#### PROBLEMS TO WORK ON:
**A.** Reproduce, word for word, the stretch of the oil-change discussion from "I always use" through "needs regular servicing.".
**B.** Carry on the oil-change discussion, not the entries, from the point where it stops.

#### TEXT FOR ANALYSIS:
VW have a long-life option on their cars which they can swtich on at the dealer. It uses oil temperature and engine revs to calculate how long the oil is likely to last but you need to be using their longlife spec oil too, so it knows how it’ll behave. AFAIK if you do lots of motorway miles it’ll be 18-20k miles before the light comes on. However by default it comes on after 10k.. which is a con if you ask me.
andylFree Member£22 oil and filter change – no thanks. I wouldnt trust them to get the right grade oil let alone use decent oil and filters.
The quality of filters makes a HUGE difference. Some cheap ones use cardboard valves and have poor filter area.
I always use genuine filters as they are surprisingly cheap but I can also get them cheaper by buying from AEP Direct up in Glasgow. I buy all my filters in bulk to save on postage and annoying trips out to get filters when the car needs doing.
For oil I use fully synth Fuschs from GSF for the diesel. £16.50 doesnt break the bank.
5k oil changes is very extreme. Only way I would do that is if the car was very short journey and 5k was the annual mileage. Use a decent oil and filter and stretch out your intervals a bit sooner – unless it is a highly strung turbo charged petrol that needs regular servicing.
The interval for most modern cars is 20k now so even 10k is being very cautious with your engine and cuts your service costs compared to 5k.
As for supports – stands, ramps etc but on uneven ground you can’t beat some spare wheels – with inflated tyres – and a nice wide scaffolding plant under the front subframe to spread the load onto the wheels. I’ve had a car knocked off jacks before by a van and had a scissor jack collapse due to uneven ground. Even with stands I always put tyres underneath – they can save your life.
Regards to the sucky thing and sludge – you really shouldnt have sludge anyway. I took the sump off my knackered 1.6 peugeot engine and it was clean as a whistle. The car was cooked a lot before I got it so the valve seals are shot but I use decent oil which helps reduce the consumption and always use good filters and there is no sludge.

#### DATASET EXCERPTS:
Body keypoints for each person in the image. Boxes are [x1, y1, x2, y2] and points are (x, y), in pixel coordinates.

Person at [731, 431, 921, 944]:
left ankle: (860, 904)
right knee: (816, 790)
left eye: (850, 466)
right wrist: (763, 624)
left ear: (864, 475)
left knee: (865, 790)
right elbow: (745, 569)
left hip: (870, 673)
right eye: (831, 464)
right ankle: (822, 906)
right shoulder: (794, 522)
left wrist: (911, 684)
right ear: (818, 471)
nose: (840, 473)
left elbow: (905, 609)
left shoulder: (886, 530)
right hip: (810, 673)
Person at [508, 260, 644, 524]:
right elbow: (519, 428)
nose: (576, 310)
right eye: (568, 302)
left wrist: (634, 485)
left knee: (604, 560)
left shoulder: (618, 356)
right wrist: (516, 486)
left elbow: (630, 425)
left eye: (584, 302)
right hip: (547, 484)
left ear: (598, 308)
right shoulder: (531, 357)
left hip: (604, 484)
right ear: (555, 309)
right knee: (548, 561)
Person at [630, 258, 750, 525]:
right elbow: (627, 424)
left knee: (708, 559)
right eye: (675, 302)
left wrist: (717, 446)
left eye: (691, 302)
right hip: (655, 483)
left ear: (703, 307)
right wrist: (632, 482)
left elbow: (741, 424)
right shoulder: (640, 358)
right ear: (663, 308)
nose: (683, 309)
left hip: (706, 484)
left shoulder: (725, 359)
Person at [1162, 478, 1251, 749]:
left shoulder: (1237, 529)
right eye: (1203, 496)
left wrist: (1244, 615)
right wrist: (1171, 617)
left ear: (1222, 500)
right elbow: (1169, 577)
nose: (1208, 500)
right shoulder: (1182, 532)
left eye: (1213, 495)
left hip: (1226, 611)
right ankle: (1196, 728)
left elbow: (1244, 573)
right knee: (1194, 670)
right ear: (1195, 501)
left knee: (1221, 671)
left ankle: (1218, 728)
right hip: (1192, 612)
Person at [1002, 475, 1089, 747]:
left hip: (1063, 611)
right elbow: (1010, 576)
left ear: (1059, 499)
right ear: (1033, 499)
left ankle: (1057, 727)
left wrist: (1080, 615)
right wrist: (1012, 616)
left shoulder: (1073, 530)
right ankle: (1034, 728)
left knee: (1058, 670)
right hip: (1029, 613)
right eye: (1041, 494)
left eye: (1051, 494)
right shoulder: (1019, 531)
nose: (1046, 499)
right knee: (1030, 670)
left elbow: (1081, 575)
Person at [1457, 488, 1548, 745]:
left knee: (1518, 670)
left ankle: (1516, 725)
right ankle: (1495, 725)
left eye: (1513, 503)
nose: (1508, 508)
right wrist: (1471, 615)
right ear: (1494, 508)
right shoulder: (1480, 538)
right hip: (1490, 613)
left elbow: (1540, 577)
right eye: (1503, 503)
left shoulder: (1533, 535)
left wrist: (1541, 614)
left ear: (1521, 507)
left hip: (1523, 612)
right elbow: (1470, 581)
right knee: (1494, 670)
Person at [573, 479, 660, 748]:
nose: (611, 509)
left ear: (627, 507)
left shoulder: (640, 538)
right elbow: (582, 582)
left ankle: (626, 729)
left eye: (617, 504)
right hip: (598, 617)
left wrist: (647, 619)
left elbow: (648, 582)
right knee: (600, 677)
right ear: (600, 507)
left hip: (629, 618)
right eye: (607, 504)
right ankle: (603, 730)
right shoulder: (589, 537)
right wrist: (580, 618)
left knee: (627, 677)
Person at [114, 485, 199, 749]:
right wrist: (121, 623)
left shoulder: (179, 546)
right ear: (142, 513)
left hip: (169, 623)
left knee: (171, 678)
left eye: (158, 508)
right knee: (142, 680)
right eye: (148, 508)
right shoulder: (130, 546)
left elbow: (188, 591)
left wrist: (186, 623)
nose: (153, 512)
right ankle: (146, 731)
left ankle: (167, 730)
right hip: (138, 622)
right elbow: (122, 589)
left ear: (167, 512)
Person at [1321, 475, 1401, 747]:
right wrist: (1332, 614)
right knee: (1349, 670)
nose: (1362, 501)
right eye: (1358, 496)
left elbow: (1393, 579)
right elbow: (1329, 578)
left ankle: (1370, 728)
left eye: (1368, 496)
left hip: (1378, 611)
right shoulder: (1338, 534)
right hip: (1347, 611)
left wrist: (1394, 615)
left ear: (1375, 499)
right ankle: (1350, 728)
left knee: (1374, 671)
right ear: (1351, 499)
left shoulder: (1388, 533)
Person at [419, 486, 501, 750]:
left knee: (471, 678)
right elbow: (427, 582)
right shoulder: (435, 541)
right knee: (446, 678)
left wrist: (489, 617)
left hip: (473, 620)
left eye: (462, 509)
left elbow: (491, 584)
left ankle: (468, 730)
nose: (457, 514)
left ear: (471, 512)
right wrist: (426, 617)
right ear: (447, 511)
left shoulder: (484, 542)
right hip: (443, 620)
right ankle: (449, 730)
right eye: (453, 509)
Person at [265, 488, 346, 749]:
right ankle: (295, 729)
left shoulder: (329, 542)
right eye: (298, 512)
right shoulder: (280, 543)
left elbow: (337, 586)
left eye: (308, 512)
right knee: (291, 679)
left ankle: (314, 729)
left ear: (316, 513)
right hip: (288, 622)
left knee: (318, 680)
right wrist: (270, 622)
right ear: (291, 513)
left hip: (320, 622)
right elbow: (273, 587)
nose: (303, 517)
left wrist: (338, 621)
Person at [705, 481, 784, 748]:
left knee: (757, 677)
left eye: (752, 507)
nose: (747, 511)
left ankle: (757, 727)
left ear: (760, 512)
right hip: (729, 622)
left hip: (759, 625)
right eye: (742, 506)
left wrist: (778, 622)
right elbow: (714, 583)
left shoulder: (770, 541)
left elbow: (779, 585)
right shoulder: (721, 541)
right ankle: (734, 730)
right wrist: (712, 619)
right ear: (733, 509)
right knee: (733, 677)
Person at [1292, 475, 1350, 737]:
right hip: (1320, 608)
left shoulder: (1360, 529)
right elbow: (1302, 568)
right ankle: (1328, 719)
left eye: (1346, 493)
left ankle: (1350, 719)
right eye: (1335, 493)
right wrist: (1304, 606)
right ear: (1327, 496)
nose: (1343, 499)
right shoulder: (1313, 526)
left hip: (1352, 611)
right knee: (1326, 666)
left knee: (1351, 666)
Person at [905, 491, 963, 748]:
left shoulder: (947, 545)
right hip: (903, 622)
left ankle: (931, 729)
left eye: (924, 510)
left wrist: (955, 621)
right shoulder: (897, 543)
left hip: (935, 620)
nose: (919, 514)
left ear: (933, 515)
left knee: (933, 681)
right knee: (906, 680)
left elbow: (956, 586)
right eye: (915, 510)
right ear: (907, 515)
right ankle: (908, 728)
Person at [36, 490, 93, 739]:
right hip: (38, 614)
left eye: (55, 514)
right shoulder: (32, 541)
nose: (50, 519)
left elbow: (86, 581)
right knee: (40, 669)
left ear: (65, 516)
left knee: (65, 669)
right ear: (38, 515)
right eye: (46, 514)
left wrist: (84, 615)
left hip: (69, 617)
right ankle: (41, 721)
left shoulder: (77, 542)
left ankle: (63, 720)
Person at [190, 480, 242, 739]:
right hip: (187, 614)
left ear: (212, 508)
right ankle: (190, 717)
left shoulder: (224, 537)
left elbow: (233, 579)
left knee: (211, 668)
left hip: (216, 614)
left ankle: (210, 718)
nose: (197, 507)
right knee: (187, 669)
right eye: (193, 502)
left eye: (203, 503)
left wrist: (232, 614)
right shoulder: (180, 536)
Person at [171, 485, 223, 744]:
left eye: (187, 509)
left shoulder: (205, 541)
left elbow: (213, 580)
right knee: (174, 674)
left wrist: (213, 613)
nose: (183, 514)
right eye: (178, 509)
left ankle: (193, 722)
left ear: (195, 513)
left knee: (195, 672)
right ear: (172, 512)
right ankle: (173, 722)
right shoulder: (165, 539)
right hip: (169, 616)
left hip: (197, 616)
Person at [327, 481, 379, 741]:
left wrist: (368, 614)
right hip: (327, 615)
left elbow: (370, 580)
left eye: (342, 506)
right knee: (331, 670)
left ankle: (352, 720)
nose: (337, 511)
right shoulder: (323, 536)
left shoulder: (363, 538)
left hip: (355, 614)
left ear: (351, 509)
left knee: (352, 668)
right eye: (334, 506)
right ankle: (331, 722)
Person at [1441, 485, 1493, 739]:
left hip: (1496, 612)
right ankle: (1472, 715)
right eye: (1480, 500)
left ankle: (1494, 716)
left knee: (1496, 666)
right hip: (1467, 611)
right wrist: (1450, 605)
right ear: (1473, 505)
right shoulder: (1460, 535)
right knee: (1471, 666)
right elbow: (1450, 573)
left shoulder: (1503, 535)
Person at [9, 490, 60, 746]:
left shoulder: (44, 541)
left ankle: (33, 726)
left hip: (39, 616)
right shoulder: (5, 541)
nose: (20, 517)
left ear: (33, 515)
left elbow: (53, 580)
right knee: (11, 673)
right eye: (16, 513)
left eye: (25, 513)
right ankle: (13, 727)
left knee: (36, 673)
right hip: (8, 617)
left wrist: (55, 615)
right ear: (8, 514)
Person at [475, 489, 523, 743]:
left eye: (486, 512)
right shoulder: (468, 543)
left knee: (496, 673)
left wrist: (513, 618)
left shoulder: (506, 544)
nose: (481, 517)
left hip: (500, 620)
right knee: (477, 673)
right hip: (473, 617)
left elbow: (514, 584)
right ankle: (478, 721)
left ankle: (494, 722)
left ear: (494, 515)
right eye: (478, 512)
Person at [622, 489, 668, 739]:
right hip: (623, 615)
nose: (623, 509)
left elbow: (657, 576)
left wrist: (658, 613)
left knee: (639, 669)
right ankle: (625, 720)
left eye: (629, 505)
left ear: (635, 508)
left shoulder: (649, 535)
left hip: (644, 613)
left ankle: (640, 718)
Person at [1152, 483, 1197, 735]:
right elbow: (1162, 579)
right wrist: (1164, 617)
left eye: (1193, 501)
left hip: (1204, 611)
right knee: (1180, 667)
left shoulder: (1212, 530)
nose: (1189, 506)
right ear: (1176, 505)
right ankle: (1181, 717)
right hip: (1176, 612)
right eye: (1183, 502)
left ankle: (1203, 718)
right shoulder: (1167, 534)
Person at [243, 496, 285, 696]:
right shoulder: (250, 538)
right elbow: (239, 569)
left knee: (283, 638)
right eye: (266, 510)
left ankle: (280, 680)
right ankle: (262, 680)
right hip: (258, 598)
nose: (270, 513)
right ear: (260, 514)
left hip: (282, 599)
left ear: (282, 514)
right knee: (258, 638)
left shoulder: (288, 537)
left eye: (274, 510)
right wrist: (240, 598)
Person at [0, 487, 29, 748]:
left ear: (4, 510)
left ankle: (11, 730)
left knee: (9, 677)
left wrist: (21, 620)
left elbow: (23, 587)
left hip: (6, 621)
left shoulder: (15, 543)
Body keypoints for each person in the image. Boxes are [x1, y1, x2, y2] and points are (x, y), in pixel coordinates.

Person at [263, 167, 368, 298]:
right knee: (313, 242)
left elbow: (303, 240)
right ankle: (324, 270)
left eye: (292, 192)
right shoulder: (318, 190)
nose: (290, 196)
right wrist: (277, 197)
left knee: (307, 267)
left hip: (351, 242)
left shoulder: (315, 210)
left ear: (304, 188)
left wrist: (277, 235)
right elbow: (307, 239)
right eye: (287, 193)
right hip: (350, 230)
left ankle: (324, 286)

#### EXERCISE RESULTS:
**A.**
I always use genuine filters as they are surprisingly cheap but I can also get them cheaper by buying from AEP Direct up in Glasgow. I buy all my filters in bulk to save on postage and annoying trips out to get filters when the car needs doing.
For oil I use fully synth Fuschs from GSF for the diesel. £16.50 doesnt break the bank.
5k oil changes is very extreme. Only way I would do that is if the car was very short journey and 5k was the annual mileage. Use a decent oil and filter and stretch out your intervals a bit sooner – unless it is a highly strung turbo charged petrol that needs regular servicing.

**B.**
But I would worry that I had left old oil in there so wouldnt use them.
Why don’t you just cut a hole in the undertray under the drain hole? Would make future servicing a lot easier.
Orange-CrushFree MemberDrain it. Cut a hole in the tray next time it’s off. DIY gives you control over what is used. You should be able to reach the drain plug with the car on its wheels, if not, a couple of inches using a plank under the tyres should suffice, and a shallow tray collects the oil which can be taken to the Council recycling place.
molgripsFree MemberSo what do you mechanics think of fancy oil like Castrol Edge, with regards longevity?
CougarFull MemberYes, you need specific VW PD oil. It’s widely available though and it’ll either say ‘For VW PD engines’ on it or it’ll have the VW spec number, which I don’t remember of the top of my head.
It wasn’t “widely available” back when I had a Passat, unless you mean “widely available at VW dealers.” It was the only place I could ever find it, and at fifteen quid a litre it came with a free sore bottom.
molgripsFree MemberCan get it in Halfords round my way, and sometimes in service stations. I bought a litre at one for top ups, 7 or 8 quid iirc.